Saturday, March 12, 2016

Don't Believe Everything You Read

We recently read some excellent books that, while works of fiction, contained what might be construed as legal advice.

Unfortunately, the "advice" was not accurate!

In one instance, a father and husband was diagnosed with a debilitating disease. While the book depicted the ensuing family challenges in a touching and compassionate way, it did not portray accurately how the healthy spouse could protect assets for herself. 

Whether conveyed by a book, by the internet, or by someone who heard something from someone else, it is important to remember, don’t believe everything you read or hear.  

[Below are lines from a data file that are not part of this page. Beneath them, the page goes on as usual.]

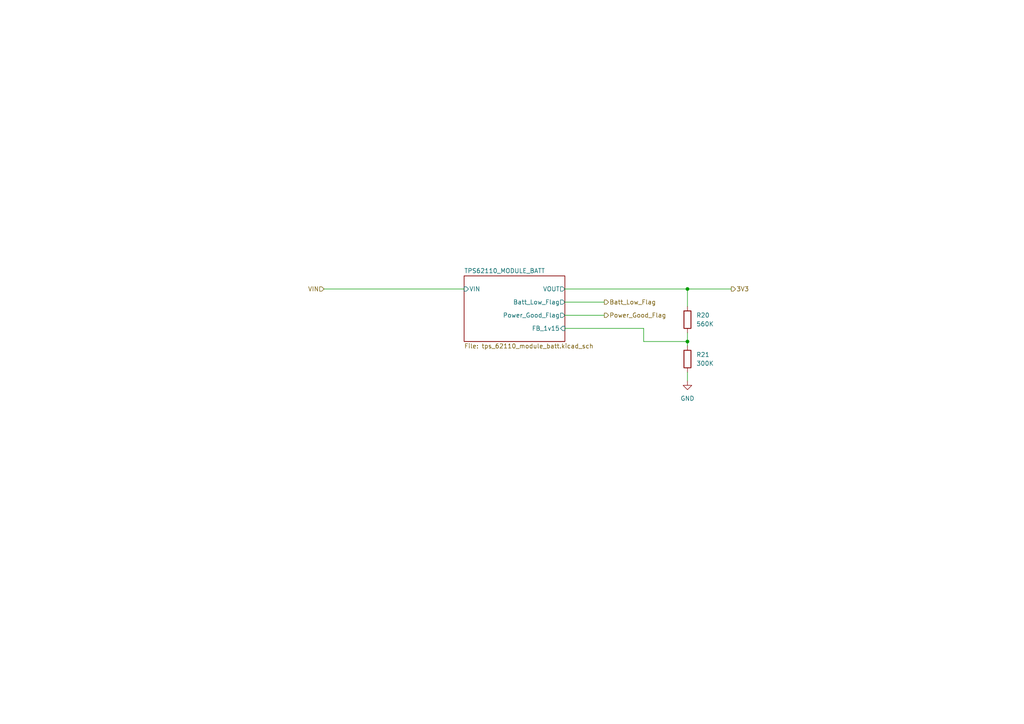
<source format=kicad_sch>
(kicad_sch (version 20230121) (generator eeschema)

  (uuid 23177468-9dd7-4b08-9384-4f300ac9475c)

  (paper "A4")

  

  (junction (at 199.39 99.06) (diameter 0) (color 0 0 0 0)
    (uuid 66bc91e8-0fe8-405f-b24f-40166fa34486)
  )
  (junction (at 199.39 83.82) (diameter 0) (color 0 0 0 0)
    (uuid af269039-c669-4dc8-aaad-ef08136b9d1d)
  )

  (wire (pts (xy 199.39 96.52) (xy 199.39 99.06))
    (stroke (width 0) (type default))
    (uuid 364eb8fa-56d8-41e5-a10a-bf2816563b47)
  )
  (wire (pts (xy 199.39 83.82) (xy 212.09 83.82))
    (stroke (width 0) (type default))
    (uuid 3b882c60-f08c-4646-a3d4-f667e936739d)
  )
  (wire (pts (xy 186.69 99.06) (xy 199.39 99.06))
    (stroke (width 0) (type default))
    (uuid 44df9c3e-1f30-4e50-a661-587877e0fafa)
  )
  (wire (pts (xy 186.69 95.25) (xy 186.69 99.06))
    (stroke (width 0) (type default))
    (uuid 55d68129-e3e3-441a-95e4-4ef306fde8d5)
  )
  (wire (pts (xy 163.83 83.82) (xy 199.39 83.82))
    (stroke (width 0) (type default))
    (uuid 5a03db1f-ff7c-4876-8bf6-13d5e2feee57)
  )
  (wire (pts (xy 163.83 91.44) (xy 175.26 91.44))
    (stroke (width 0) (type default))
    (uuid 7c26ab5f-88e3-4b56-9333-de7ff084961b)
  )
  (wire (pts (xy 199.39 110.49) (xy 199.39 107.95))
    (stroke (width 0) (type default))
    (uuid 8b3c5971-cbac-4543-b86f-fd0ba50c8f5f)
  )
  (wire (pts (xy 199.39 88.9) (xy 199.39 83.82))
    (stroke (width 0) (type default))
    (uuid a21150f0-92d3-41e0-b05c-7b8c226972d2)
  )
  (wire (pts (xy 163.83 95.25) (xy 186.69 95.25))
    (stroke (width 0) (type default))
    (uuid bcad76de-882b-41a3-8ddc-409268cb9590)
  )
  (wire (pts (xy 93.98 83.82) (xy 134.62 83.82))
    (stroke (width 0) (type default))
    (uuid cf460ed0-e6a6-46ee-9d13-a2791bae34d9)
  )
  (wire (pts (xy 163.83 87.63) (xy 175.26 87.63))
    (stroke (width 0) (type default))
    (uuid ea5ebbdb-f569-4735-92db-dae7307a8b4d)
  )
  (wire (pts (xy 199.39 99.06) (xy 199.39 100.33))
    (stroke (width 0) (type default))
    (uuid eca95502-1b28-4603-850d-2de4e617d432)
  )

  (hierarchical_label "Power_Good_Flag" (shape output) (at 175.26 91.44 0) (fields_autoplaced)
    (effects (font (size 1.27 1.27)) (justify left))
    (uuid 46ca0ec6-65ec-4c67-9c55-9ecd51f8bfc0)
  )
  (hierarchical_label "3V3" (shape output) (at 212.09 83.82 0) (fields_autoplaced)
    (effects (font (size 1.27 1.27)) (justify left))
    (uuid 9f72974b-fc18-4a76-a704-0c2adfe0d43e)
  )
  (hierarchical_label "Batt_Low_Flag" (shape output) (at 175.26 87.63 0) (fields_autoplaced)
    (effects (font (size 1.27 1.27)) (justify left))
    (uuid 9fd6b10a-3c86-4e53-85e0-dbaadd982c55)
  )
  (hierarchical_label "VIN" (shape input) (at 93.98 83.82 180) (fields_autoplaced)
    (effects (font (size 1.27 1.27)) (justify right))
    (uuid e46d3a58-5823-4993-ab49-875e26b6d4c1)
  )

  (symbol (lib_id "Device:R") (at 199.39 92.71 0) (unit 1)
    (in_bom yes) (on_board yes) (dnp no) (fields_autoplaced)
    (uuid e233abfb-0f93-42ab-bba5-58e71c18fe9a)
    (property "Reference" "R20" (at 201.93 91.4399 0)
      (effects (font (size 1.27 1.27)) (justify left))
    )
    (property "Value" "560K" (at 201.93 93.9799 0)
      (effects (font (size 1.27 1.27)) (justify left))
    )
    (property "Footprint" "Resistor_SMD:R_1206_3216Metric" (at 197.612 92.71 90)
      (effects (font (size 1.27 1.27)) hide)
    )
    (property "Datasheet" "~" (at 199.39 92.71 0)
      (effects (font (size 1.27 1.27)) hide)
    )
    (pin "1" (uuid b1797deb-c815-46b7-b98f-0d9fa5927495))
    (pin "2" (uuid 97d36776-ff1f-4db4-8226-ce0909ca2994))
    (instances
      (project "pippino_board"
        (path "/dedb2da3-2254-430c-8837-0c4d082ac264/8e94afc8-8a90-4428-8d31-5f2ec5156a08"
          (reference "R20") (unit 1)
        )
      )
    )
  )

  (symbol (lib_id "Device:R") (at 199.39 104.14 0) (unit 1)
    (in_bom yes) (on_board yes) (dnp no) (fields_autoplaced)
    (uuid e2c72c51-d10a-4dd0-b1ab-d859a409cd52)
    (property "Reference" "R21" (at 201.93 102.8699 0)
      (effects (font (size 1.27 1.27)) (justify left))
    )
    (property "Value" "300K" (at 201.93 105.4099 0)
      (effects (font (size 1.27 1.27)) (justify left))
    )
    (property "Footprint" "Resistor_SMD:R_1206_3216Metric" (at 197.612 104.14 90)
      (effects (font (size 1.27 1.27)) hide)
    )
    (property "Datasheet" "~" (at 199.39 104.14 0)
      (effects (font (size 1.27 1.27)) hide)
    )
    (pin "1" (uuid 9f334977-2666-44d8-9fac-85585c771d96))
    (pin "2" (uuid 88cf29cb-20d6-4763-8379-20516417eb94))
    (instances
      (project "pippino_board"
        (path "/dedb2da3-2254-430c-8837-0c4d082ac264/8e94afc8-8a90-4428-8d31-5f2ec5156a08"
          (reference "R21") (unit 1)
        )
      )
    )
  )

  (symbol (lib_id "power:GND") (at 199.39 110.49 0) (unit 1)
    (in_bom yes) (on_board yes) (dnp no) (fields_autoplaced)
    (uuid e9cf2d23-acf5-4bad-9d03-60dd8fe223b2)
    (property "Reference" "#PWR038" (at 199.39 116.84 0)
      (effects (font (size 1.27 1.27)) hide)
    )
    (property "Value" "GND" (at 199.39 115.57 0)
      (effects (font (size 1.27 1.27)))
    )
    (property "Footprint" "" (at 199.39 110.49 0)
      (effects (font (size 1.27 1.27)) hide)
    )
    (property "Datasheet" "" (at 199.39 110.49 0)
      (effects (font (size 1.27 1.27)) hide)
    )
    (pin "1" (uuid 97d50466-2e1a-4027-8a95-01cb1c0fd1b4))
    (instances
      (project "pippino_board"
        (path "/dedb2da3-2254-430c-8837-0c4d082ac264/8e94afc8-8a90-4428-8d31-5f2ec5156a08"
          (reference "#PWR038") (unit 1)
        )
      )
    )
  )

  (sheet (at 134.62 80.01) (size 29.21 19.05) (fields_autoplaced)
    (stroke (width 0.1524) (type solid))
    (fill (color 0 0 0 0.0000))
    (uuid 4bf250c6-ed2f-4758-a4c2-7985f552414f)
    (property "Sheetname" "TPS62110_MODULE_BATT" (at 134.62 79.2984 0)
      (effects (font (size 1.27 1.27)) (justify left bottom))
    )
    (property "Sheetfile" "tps_62110_module_batt.kicad_sch" (at 134.62 99.6446 0)
      (effects (font (size 1.27 1.27)) (justify left top))
    )
    (pin "FB_1v15" input (at 163.83 95.25 0)
      (effects (font (size 1.27 1.27)) (justify right))
      (uuid b07a3122-5216-4370-9b53-e15f91e30be4)
    )
    (pin "Batt_Low_Flag" output (at 163.83 87.63 0)
      (effects (font (size 1.27 1.27)) (justify right))
      (uuid 269f0873-a2f0-42cd-9fb8-9eaa7e5142ba)
    )
    (pin "VOUT" output (at 163.83 83.82 0)
      (effects (font (size 1.27 1.27)) (justify right))
      (uuid 7a7c81ca-6af0-41d5-870a-347d728127a8)
    )
    (pin "VIN" input (at 134.62 83.82 180)
      (effects (font (size 1.27 1.27)) (justify left))
      (uuid 1586d881-280e-44b1-b0b9-7f6a6b2d5e08)
    )
    (pin "Power_Good_Flag" output (at 163.83 91.44 0)
      (effects (font (size 1.27 1.27)) (justify right))
      (uuid 3e958793-19e6-480b-8ca9-e9935caa3a56)
    )
    (instances
      (project "pippino_board"
        (path "/dedb2da3-2254-430c-8837-0c4d082ac264/8e94afc8-8a90-4428-8d31-5f2ec5156a08" (page "12"))
      )
    )
  )
)

</source>
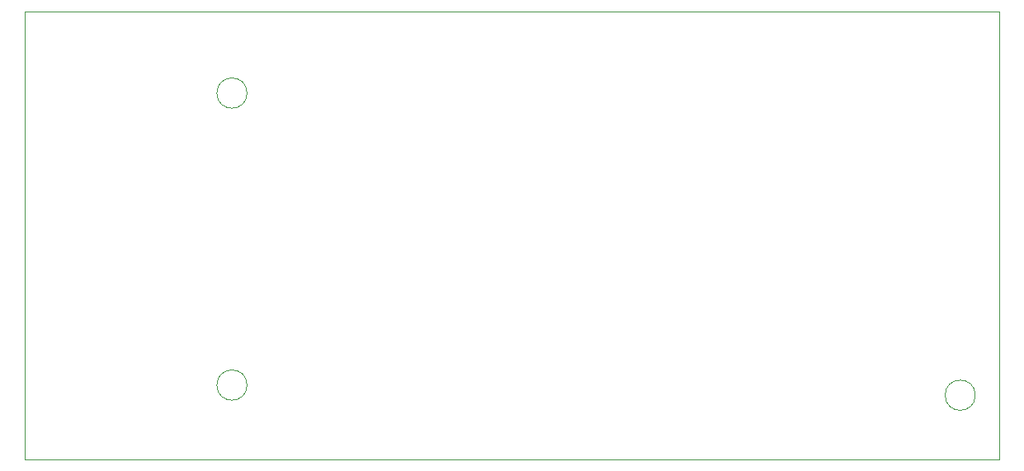
<source format=gbr>
%TF.GenerationSoftware,KiCad,Pcbnew,8.0.4*%
%TF.CreationDate,2024-12-04T14:23:44+01:00*%
%TF.ProjectId,ActivePedal,41637469-7665-4506-9564-616c2e6b6963,rev?*%
%TF.SameCoordinates,Original*%
%TF.FileFunction,Profile,NP*%
%FSLAX46Y46*%
G04 Gerber Fmt 4.6, Leading zero omitted, Abs format (unit mm)*
G04 Created by KiCad (PCBNEW 8.0.4) date 2024-12-04 14:23:44*
%MOMM*%
%LPD*%
G01*
G04 APERTURE LIST*
%TA.AperFunction,Profile*%
%ADD10C,0.050000*%
%TD*%
G04 APERTURE END LIST*
D10*
X62586000Y-68009000D02*
G75*
G02*
X59486000Y-68009000I-1550000J0D01*
G01*
X59486000Y-68009000D02*
G75*
G02*
X62586000Y-68009000I1550000J0D01*
G01*
X39760000Y-29650000D02*
X139760000Y-29650000D01*
X139760000Y-75650000D01*
X39760000Y-75650000D01*
X39760000Y-29650000D01*
X62586000Y-38037000D02*
G75*
G02*
X59486000Y-38037000I-1550000J0D01*
G01*
X59486000Y-38037000D02*
G75*
G02*
X62586000Y-38037000I1550000J0D01*
G01*
X137313000Y-69046000D02*
G75*
G02*
X134213000Y-69046000I-1550000J0D01*
G01*
X134213000Y-69046000D02*
G75*
G02*
X137313000Y-69046000I1550000J0D01*
G01*
M02*

</source>
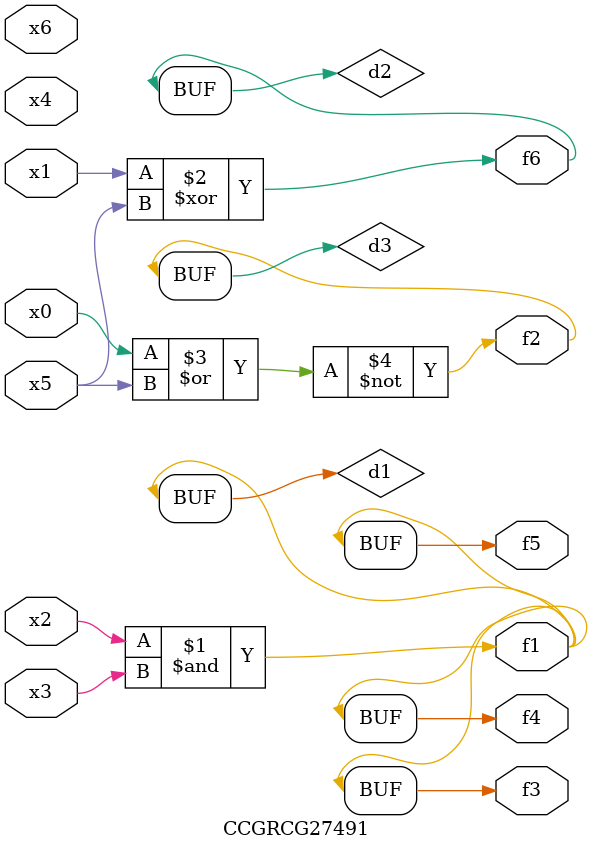
<source format=v>
module CCGRCG27491(
	input x0, x1, x2, x3, x4, x5, x6,
	output f1, f2, f3, f4, f5, f6
);

	wire d1, d2, d3;

	and (d1, x2, x3);
	xor (d2, x1, x5);
	nor (d3, x0, x5);
	assign f1 = d1;
	assign f2 = d3;
	assign f3 = d1;
	assign f4 = d1;
	assign f5 = d1;
	assign f6 = d2;
endmodule

</source>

For example, in another instance a character within a story was a divorce attorney, but he provided advice to a couple facing long term care planning issues.  However, an attorney who handles divorces may not offer the best advice to a client who needs long term care planning advice, and vice versa. 

We strongly recommend that if you have an issue relating to elder law and/or long term care planning, and want to obtain the best result for your situation, consulting with an elder law attorney is crucial.

Wednesday, February 10, 2016

Special Needs Planning?

Many among us are unaware that an estate plan can include provisions for family members with special needs.

When families have concerns about the particular needs of disabled individuals, estate planning documents can be tailored to meet those needs, while still preserving an individual’s eligibility for government benefits, if that is an issue.

This includes the preparation of special needs trusts.

Wednesday, January 13, 2016

Family Caregivers - The Backbone of Long Term Care

It is a myth that most of the elderly are cared for by nursing homes or health care institutions, In fact, over the past several years it has been determined that over 80% of those who need long term care receive that care from unpaid caregivers.    That being the case, what can you do to make caregiving easier down the road?  

As a caregiver, the key word is plan:

  1. Determine a starting point with respect to financial matters and care options
  2. Learn about estate planning with respect to necessary documents and guardianship issues
  3. Have a plan to take care of your self!